• EXERCISE INSTRUCTIONS: Write each entry again exactly as shown, but without the images it holds.

Dataset entries:
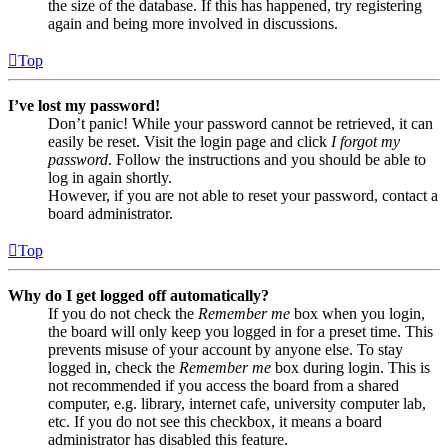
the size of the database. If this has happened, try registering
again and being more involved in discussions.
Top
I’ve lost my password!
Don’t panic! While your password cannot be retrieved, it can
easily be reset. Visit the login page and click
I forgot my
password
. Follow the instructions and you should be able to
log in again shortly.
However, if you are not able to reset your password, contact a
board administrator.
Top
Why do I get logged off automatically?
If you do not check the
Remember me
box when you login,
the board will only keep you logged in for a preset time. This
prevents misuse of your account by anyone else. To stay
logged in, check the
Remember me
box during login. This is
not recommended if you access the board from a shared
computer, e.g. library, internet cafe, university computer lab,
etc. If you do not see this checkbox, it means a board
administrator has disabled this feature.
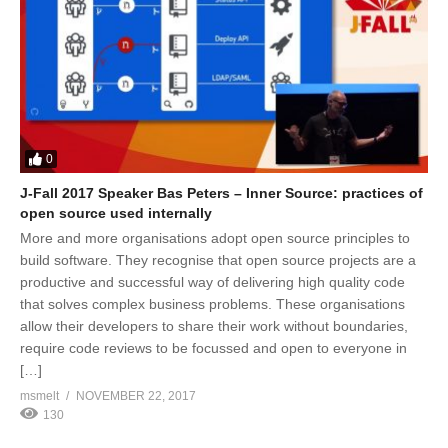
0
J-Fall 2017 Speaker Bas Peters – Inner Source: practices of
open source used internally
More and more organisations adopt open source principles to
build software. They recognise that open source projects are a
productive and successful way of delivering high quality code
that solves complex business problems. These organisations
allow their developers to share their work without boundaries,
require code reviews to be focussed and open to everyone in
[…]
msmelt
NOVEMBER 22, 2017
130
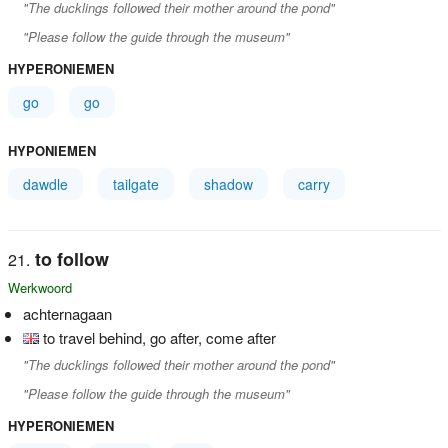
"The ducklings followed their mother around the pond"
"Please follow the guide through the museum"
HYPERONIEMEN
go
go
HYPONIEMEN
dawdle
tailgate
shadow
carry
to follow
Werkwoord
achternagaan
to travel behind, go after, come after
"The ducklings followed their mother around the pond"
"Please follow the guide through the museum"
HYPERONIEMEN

• SOLUTION:
the size of the database. If this has happened, try registering
again and being more involved in discussions.
Top
I’ve lost my password!
Don’t panic! While your password cannot be retrieved, it can
easily be reset. Visit the login page and click
I forgot my
password
. Follow the instructions and you should be able to
log in again shortly.
However, if you are not able to reset your password, contact a
board administrator.
Top
Why do I get logged off automatically?
If you do not check the
Remember me
box when you login,
the board will only keep you logged in for a preset time. This
prevents misuse of your account by anyone else. To stay
logged in, check the
Remember me
box during login. This is
not recommended if you access the board from a shared
computer, e.g. library, internet cafe, university computer lab,
etc. If you do not see this checkbox, it means a board
administrator has disabled this feature.
0
J-Fall 2017 Speaker Bas Peters – Inner Source: practices of
open source used internally
More and more organisations adopt open source principles to
build software. They recognise that open source projects are a
productive and successful way of delivering high quality code
that solves complex business problems. These organisations
allow their developers to share their work without boundaries,
require code reviews to be focussed and open to everyone in
[…]
msmelt
NOVEMBER 22, 2017
130
"The ducklings followed their mother around the pond"
"Please follow the guide through the museum"
HYPERONIEMEN
go
go
HYPONIEMEN
dawdle
tailgate
shadow
carry
to follow
Werkwoord
achternagaan
to travel behind, go after, come after
"The ducklings followed their mother around the pond"
"Please follow the guide through the museum"
HYPERONIEMEN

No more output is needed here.